**RECORDS TO PROCESS:**
◇ ◇ ◇ ◇ ◇ ◇ ◇

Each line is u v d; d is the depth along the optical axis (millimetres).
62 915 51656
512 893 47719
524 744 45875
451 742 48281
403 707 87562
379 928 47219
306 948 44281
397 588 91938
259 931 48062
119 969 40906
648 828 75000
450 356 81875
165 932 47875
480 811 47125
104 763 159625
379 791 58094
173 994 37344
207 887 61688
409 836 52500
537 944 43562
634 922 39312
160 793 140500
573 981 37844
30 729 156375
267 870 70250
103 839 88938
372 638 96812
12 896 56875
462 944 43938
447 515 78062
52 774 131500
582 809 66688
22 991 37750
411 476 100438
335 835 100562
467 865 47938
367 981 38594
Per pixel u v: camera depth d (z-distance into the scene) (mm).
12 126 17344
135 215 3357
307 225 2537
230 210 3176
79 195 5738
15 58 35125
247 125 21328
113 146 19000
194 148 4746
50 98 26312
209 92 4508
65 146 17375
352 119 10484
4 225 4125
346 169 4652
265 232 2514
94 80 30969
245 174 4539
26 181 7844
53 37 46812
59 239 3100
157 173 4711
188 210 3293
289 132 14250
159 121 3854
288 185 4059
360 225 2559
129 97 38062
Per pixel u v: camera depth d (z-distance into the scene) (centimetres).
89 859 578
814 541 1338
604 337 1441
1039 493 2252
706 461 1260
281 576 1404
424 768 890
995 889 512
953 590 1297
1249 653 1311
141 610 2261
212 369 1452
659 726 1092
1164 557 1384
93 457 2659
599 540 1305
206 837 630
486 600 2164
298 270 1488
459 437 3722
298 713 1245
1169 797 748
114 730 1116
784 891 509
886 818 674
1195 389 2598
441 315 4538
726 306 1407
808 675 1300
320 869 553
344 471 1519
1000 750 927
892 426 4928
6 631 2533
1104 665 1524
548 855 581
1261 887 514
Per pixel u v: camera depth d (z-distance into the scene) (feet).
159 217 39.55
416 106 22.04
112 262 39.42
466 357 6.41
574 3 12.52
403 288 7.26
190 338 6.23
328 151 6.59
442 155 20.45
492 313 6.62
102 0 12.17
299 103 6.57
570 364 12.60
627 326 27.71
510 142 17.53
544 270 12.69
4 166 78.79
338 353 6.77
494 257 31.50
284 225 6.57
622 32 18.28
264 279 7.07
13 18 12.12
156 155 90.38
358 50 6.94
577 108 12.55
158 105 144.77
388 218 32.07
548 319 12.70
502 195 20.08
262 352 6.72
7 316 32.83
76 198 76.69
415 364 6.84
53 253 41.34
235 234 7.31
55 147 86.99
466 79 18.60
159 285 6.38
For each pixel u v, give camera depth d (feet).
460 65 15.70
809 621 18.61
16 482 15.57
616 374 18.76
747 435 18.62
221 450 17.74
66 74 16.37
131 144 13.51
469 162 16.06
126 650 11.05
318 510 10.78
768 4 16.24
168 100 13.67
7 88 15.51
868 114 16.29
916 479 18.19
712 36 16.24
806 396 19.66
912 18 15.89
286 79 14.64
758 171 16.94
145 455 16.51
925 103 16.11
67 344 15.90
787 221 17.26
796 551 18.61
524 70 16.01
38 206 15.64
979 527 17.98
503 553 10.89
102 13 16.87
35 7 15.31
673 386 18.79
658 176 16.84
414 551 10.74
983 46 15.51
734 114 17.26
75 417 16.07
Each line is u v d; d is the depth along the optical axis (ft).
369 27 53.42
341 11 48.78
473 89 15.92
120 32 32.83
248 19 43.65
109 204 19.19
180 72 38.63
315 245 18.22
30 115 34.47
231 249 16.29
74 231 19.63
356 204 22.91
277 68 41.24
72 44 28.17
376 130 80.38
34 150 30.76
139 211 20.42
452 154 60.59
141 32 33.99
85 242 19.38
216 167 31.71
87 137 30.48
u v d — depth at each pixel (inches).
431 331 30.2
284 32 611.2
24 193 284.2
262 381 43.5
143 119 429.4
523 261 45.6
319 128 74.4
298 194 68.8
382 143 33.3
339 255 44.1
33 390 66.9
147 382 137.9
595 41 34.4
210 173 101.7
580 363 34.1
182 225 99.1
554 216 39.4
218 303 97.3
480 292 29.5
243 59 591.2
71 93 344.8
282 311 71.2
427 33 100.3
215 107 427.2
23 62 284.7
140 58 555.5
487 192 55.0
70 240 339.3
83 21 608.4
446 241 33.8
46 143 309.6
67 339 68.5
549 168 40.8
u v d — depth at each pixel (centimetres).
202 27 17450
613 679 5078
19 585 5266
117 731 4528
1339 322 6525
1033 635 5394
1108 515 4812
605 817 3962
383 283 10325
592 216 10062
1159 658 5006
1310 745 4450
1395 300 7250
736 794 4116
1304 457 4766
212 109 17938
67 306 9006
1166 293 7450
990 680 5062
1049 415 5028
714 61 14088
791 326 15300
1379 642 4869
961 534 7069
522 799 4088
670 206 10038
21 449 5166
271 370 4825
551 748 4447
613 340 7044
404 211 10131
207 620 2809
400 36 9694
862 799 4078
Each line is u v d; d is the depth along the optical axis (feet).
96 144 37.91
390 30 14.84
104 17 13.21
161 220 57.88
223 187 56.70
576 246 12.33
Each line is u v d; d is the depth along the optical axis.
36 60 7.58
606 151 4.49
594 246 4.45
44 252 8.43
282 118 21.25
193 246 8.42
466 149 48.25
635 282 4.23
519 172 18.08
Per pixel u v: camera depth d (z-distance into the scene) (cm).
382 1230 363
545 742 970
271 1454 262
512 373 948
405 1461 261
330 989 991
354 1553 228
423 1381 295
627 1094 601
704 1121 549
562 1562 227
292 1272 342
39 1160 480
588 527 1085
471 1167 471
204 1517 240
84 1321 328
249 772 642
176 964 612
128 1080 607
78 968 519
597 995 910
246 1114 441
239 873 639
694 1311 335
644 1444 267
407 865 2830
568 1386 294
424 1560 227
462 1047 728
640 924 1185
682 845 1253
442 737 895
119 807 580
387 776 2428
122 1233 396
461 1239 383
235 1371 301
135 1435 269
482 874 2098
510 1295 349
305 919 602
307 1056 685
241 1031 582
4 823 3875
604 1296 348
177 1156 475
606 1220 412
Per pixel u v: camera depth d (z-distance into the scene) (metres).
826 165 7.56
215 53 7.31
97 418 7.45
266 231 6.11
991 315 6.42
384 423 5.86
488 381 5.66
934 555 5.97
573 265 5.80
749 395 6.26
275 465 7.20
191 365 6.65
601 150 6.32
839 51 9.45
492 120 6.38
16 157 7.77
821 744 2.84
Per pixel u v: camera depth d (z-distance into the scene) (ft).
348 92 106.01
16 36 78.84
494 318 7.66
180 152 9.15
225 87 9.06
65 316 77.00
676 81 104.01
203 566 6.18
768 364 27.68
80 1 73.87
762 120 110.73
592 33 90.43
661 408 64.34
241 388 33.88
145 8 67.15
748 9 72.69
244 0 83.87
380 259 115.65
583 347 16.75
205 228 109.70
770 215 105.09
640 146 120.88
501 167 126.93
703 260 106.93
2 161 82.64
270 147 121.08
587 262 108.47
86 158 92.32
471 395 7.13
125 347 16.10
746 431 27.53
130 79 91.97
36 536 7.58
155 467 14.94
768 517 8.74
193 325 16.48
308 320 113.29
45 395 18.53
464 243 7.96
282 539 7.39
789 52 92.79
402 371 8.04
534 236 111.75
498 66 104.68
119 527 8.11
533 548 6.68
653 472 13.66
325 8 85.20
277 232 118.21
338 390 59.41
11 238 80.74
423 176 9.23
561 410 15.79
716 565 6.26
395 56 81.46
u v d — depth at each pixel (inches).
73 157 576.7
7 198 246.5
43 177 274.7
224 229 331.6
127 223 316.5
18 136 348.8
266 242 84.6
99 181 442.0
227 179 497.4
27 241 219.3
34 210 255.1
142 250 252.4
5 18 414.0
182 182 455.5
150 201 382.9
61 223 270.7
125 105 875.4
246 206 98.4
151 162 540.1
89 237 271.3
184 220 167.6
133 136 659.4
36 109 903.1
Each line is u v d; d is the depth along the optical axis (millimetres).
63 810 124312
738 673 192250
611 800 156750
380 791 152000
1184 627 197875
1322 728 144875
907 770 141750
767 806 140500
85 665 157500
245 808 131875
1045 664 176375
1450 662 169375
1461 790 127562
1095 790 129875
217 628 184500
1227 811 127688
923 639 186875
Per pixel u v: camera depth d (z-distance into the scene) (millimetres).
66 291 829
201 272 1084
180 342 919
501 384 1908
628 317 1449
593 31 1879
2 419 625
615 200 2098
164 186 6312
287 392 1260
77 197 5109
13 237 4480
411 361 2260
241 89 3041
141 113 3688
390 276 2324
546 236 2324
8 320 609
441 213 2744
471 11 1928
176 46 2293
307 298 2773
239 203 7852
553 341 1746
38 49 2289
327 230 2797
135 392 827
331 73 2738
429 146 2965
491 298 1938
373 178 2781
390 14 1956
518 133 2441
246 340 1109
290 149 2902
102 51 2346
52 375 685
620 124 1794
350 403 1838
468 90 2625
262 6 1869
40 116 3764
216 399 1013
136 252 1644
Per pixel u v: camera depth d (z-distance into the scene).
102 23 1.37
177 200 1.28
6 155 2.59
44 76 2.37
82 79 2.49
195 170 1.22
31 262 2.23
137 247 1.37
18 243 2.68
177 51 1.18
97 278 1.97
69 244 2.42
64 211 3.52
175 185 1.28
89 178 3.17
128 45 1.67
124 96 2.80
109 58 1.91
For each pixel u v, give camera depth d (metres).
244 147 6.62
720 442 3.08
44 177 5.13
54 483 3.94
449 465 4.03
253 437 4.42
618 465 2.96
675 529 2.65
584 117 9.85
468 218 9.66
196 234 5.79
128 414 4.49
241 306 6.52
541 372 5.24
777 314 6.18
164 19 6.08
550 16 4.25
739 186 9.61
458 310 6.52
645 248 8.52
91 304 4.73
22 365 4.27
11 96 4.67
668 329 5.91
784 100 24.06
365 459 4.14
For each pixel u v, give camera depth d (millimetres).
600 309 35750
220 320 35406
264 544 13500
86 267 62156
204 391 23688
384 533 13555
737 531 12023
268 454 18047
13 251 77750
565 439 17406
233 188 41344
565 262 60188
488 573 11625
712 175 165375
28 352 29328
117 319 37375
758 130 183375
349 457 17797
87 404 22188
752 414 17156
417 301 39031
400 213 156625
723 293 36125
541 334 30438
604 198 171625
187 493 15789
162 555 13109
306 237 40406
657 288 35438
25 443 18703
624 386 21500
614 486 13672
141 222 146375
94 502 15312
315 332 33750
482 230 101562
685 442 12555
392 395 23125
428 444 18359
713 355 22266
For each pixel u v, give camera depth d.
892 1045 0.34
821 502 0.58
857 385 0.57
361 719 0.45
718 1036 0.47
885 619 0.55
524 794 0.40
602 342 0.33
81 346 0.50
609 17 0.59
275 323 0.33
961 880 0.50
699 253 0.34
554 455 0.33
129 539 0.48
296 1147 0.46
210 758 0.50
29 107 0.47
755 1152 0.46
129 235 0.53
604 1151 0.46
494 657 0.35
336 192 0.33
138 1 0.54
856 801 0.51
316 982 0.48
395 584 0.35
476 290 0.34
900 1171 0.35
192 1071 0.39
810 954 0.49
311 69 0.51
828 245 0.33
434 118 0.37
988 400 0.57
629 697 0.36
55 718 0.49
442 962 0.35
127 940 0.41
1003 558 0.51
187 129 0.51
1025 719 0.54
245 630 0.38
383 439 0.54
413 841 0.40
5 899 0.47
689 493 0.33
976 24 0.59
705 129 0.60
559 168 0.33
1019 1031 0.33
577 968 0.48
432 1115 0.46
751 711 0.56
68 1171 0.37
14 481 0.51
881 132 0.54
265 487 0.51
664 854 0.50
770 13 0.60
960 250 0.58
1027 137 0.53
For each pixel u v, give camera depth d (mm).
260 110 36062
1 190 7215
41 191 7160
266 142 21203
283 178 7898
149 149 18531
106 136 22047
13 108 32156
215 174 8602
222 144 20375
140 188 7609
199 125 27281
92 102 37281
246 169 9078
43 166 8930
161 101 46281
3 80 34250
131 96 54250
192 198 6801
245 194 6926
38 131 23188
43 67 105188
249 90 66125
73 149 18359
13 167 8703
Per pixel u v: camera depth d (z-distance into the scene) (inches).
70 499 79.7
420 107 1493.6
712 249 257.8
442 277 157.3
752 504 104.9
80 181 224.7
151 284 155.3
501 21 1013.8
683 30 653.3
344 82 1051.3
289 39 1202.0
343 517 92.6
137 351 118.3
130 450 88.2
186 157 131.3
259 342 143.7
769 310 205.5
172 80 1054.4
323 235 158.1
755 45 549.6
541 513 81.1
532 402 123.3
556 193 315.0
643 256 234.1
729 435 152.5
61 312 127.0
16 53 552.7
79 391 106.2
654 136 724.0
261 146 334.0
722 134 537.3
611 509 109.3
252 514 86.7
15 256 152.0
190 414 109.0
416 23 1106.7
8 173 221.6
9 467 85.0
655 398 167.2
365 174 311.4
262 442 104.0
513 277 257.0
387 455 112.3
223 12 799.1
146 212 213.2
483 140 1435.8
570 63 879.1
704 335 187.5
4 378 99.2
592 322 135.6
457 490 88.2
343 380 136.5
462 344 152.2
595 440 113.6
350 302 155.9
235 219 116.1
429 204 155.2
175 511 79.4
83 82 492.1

◇ ◇ ◇ ◇ ◇ ◇ ◇

**WHAT IS EXPECTED:**
Gather each line in these records that contains the string "give".

**ANSWER AREA:**
For each pixel u v, give camera depth d (feet).
For each pixel u v, give camera depth d (metres).
For each pixel u v, give camera depth d (millimetres).
For each pixel u v, give camera depth d.
For each pixel u v, give camera depth d (mm).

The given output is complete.